__EXERCISE DIRECTIONS__. Turn each line of the records below into a JSON list of strings, one string per line, skipping blank lines and leaving out the pictures.

__INPUT RECORDS__.
|---|

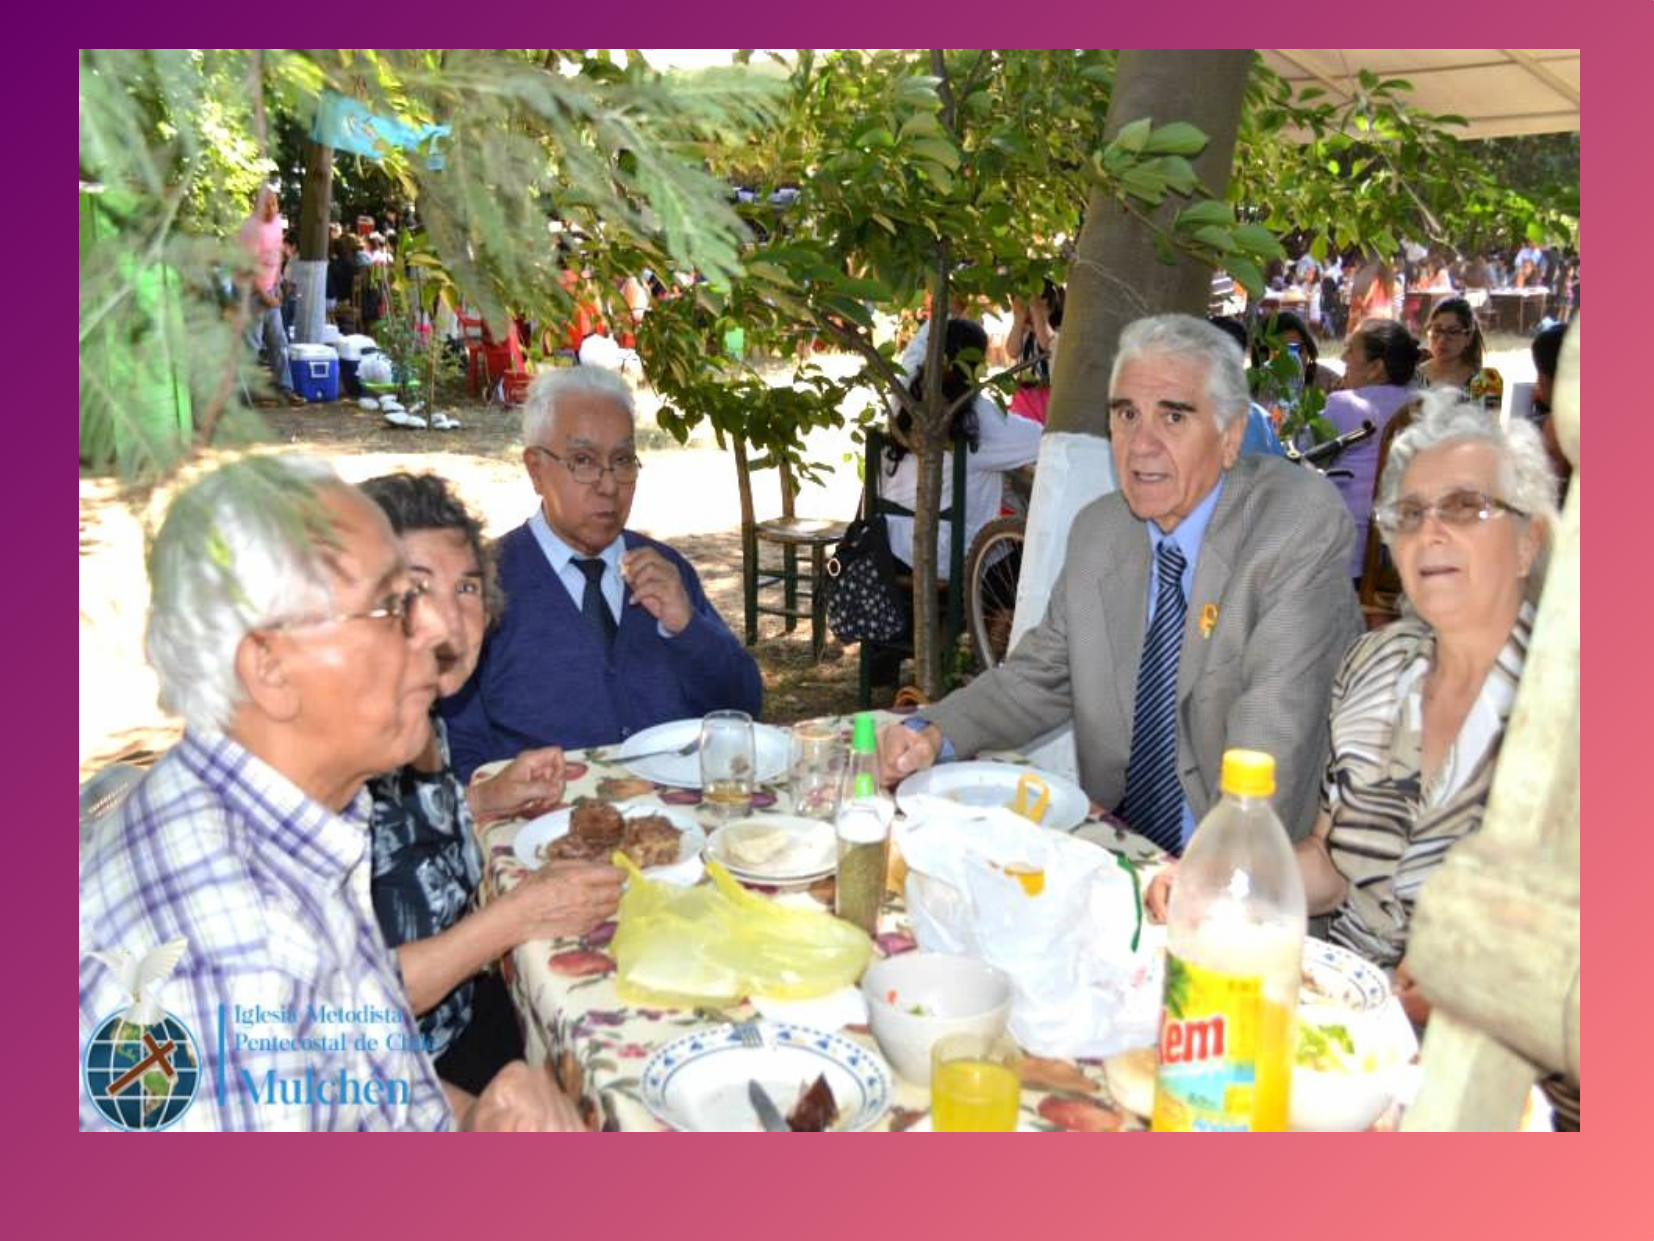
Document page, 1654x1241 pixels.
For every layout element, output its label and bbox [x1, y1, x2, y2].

picture [79, 49, 1580, 1132]
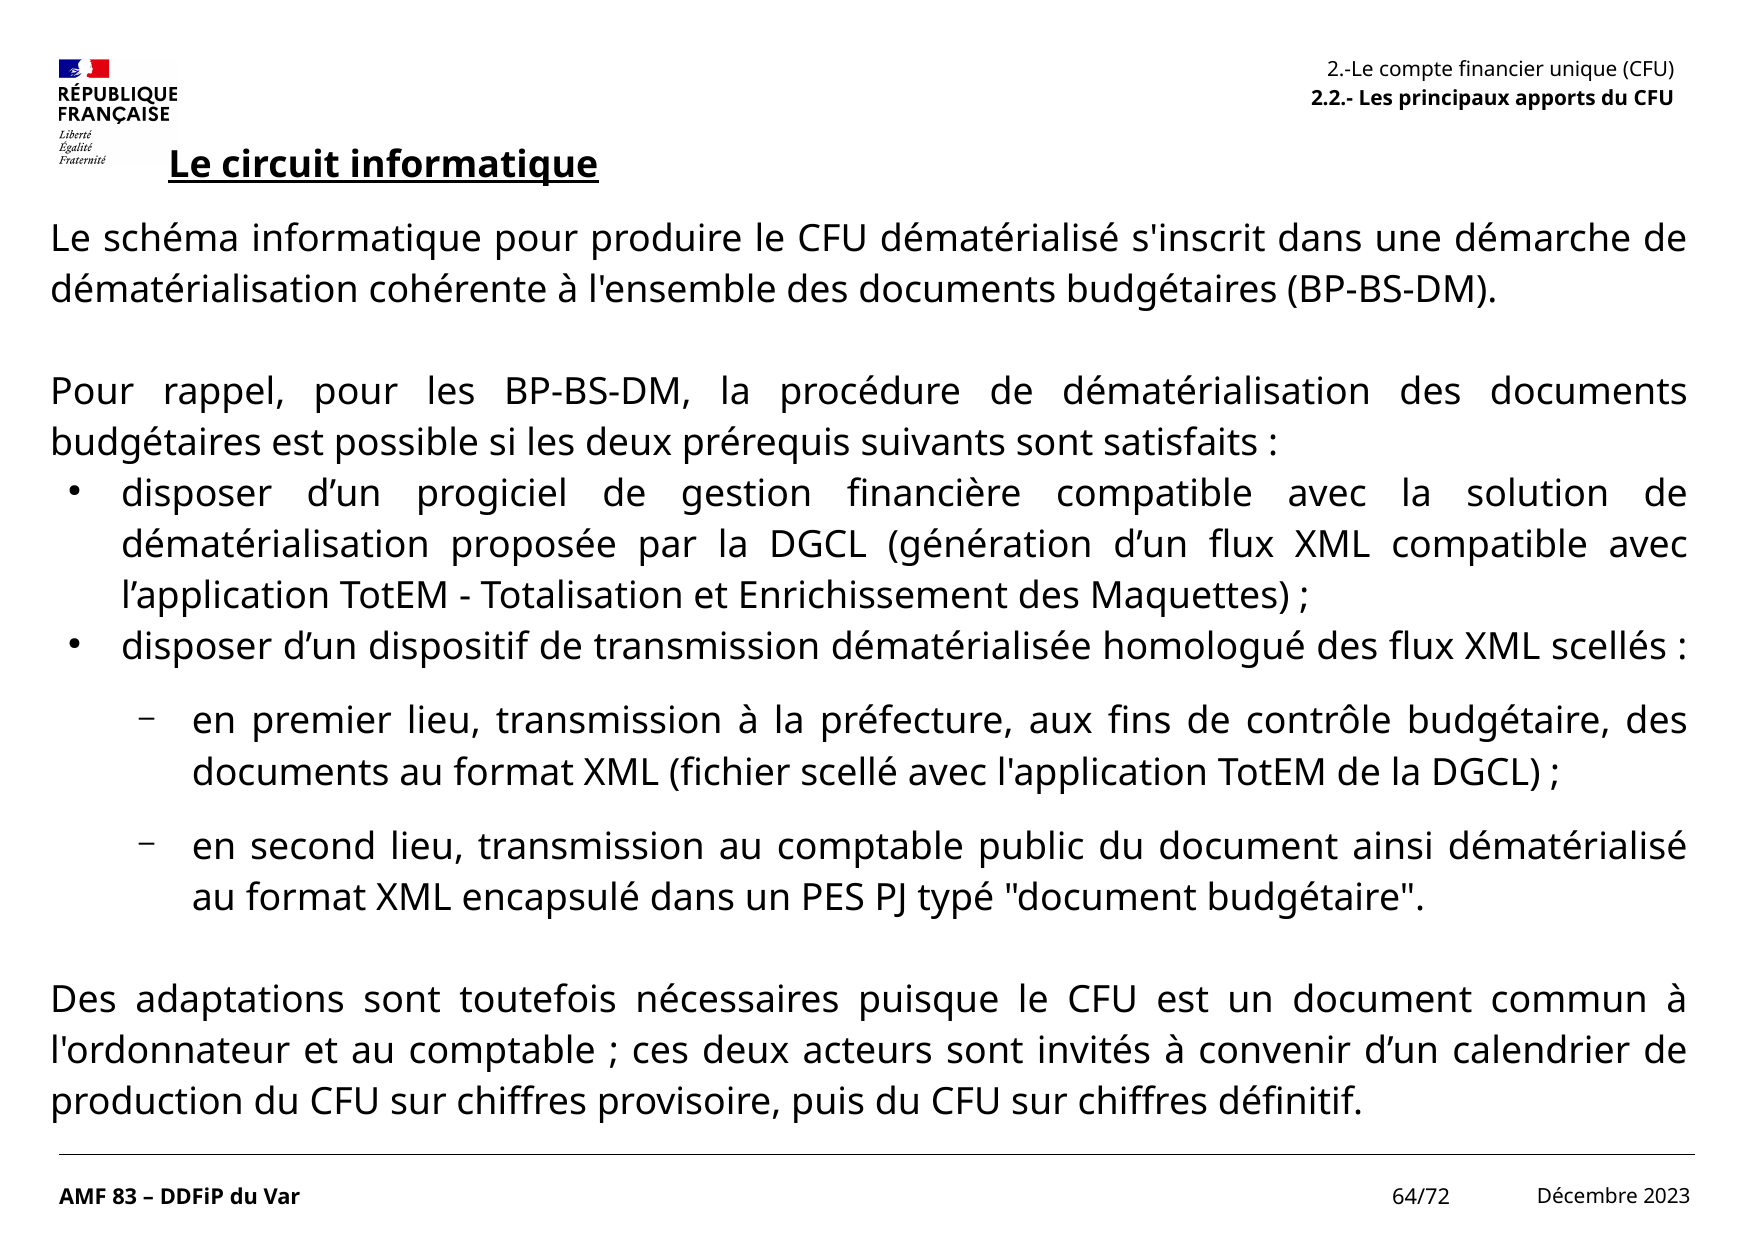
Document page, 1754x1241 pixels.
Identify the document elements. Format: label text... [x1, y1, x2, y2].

picture [59, 59, 178, 111]
text_box Le circuit informatique [153, 129, 697, 240]
text_box 2.-Le compte financier unique (CFU) 2.2.- Les principaux apports du CFU [220, 47, 1689, 130]
list Le schéma informatique pour produire le CFU dématérialisé s'inscrit dans une démarche de dématérialisation cohérente à l'ensemble des documents budgétaires (BP-BS-DM). Pour rappel, pour les BP-BS-DM, la procédure de dématérialisation des documents budgétaires est possible si les deux prérequis suivants sont satisfaits : disposer d’un progiciel de gestion financière compatible avec la solution de dématérialisation proposée par la DGCL (génération d’un flux XML compatible avec l’application TotEM - Totalisation et Enrichissement des Maquettes) ; disposer d’un dispositif de transmission dématérialisée homologué des flux XML scellés : en premier lieu, transmission à la préfecture, aux fins de contrôle budgétaire, des documents au format XML (fichier scellé avec l'application TotEM de la DGCL) ; en second lieu, transmission au comptable public du document ainsi dématérialisé au format XML encapsulé dans un PES PJ typé "document budgétaire". Des adaptations sont toutefois nécessaires puisque le CFU est un document commun à l'ordonnateur et au comptable ; ces deux acteurs sont invités à convenir d’un calendrier de production du CFU sur chiffres provisoire, puis du CFU sur chiffres définitif. [50, 111, 1690, 1091]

|---|

__WRITTEN RESPONSE__.
[
  "Document page, 1654x1241 pixels.",
  "For every layout element, output its label and bbox [x1, y1, x2, y2].",
  "picture [79, 49, 1580, 1132]",
  "Document page, 1754x1241 pixels.",
  "Identify the document elements. Format: label text... [x1, y1, x2, y2].",
  "picture [59, 59, 178, 111]",
  "text_box Le circuit informatique [153, 129, 697, 240]",
  "text_box 2.-Le compte financier unique (CFU) 2.2.- Les principaux apports du CFU [220, 47, 1689, 130]",
  "list Le schéma informatique pour produire le CFU dématérialisé s'inscrit dans une démarche de dématérialisation cohérente à l'ensemble des documents budgétaires (BP-BS-DM). Pour rappel, pour les BP-BS-DM, la procédure de dématérialisation des documents budgétaires est possible si les deux prérequis suivants sont satisfaits : disposer d’un progiciel de gestion financière compatible avec la solution de dématérialisation proposée par la DGCL (génération d’un flux XML compatible avec l’application TotEM - Totalisation et Enrichissement des Maquettes) ; disposer d’un dispositif de transmission dématérialisée homologué des flux XML scellés : en premier lieu, transmission à la préfecture, aux fins de contrôle budgétaire, des documents au format XML (fichier scellé avec l'application TotEM de la DGCL) ; en second lieu, transmission au comptable public du document ainsi dématérialisé au format XML encapsulé dans un PES PJ typé \"document budgétaire\". Des adaptations sont toutefois nécessaires puisque le CFU est un document commun à l'ordonnateur et au comptable ; ces deux acteurs sont invités à convenir d’un calendrier de production du CFU sur chiffres provisoire, puis du CFU sur chiffres définitif. [50, 111, 1690, 1091]"
]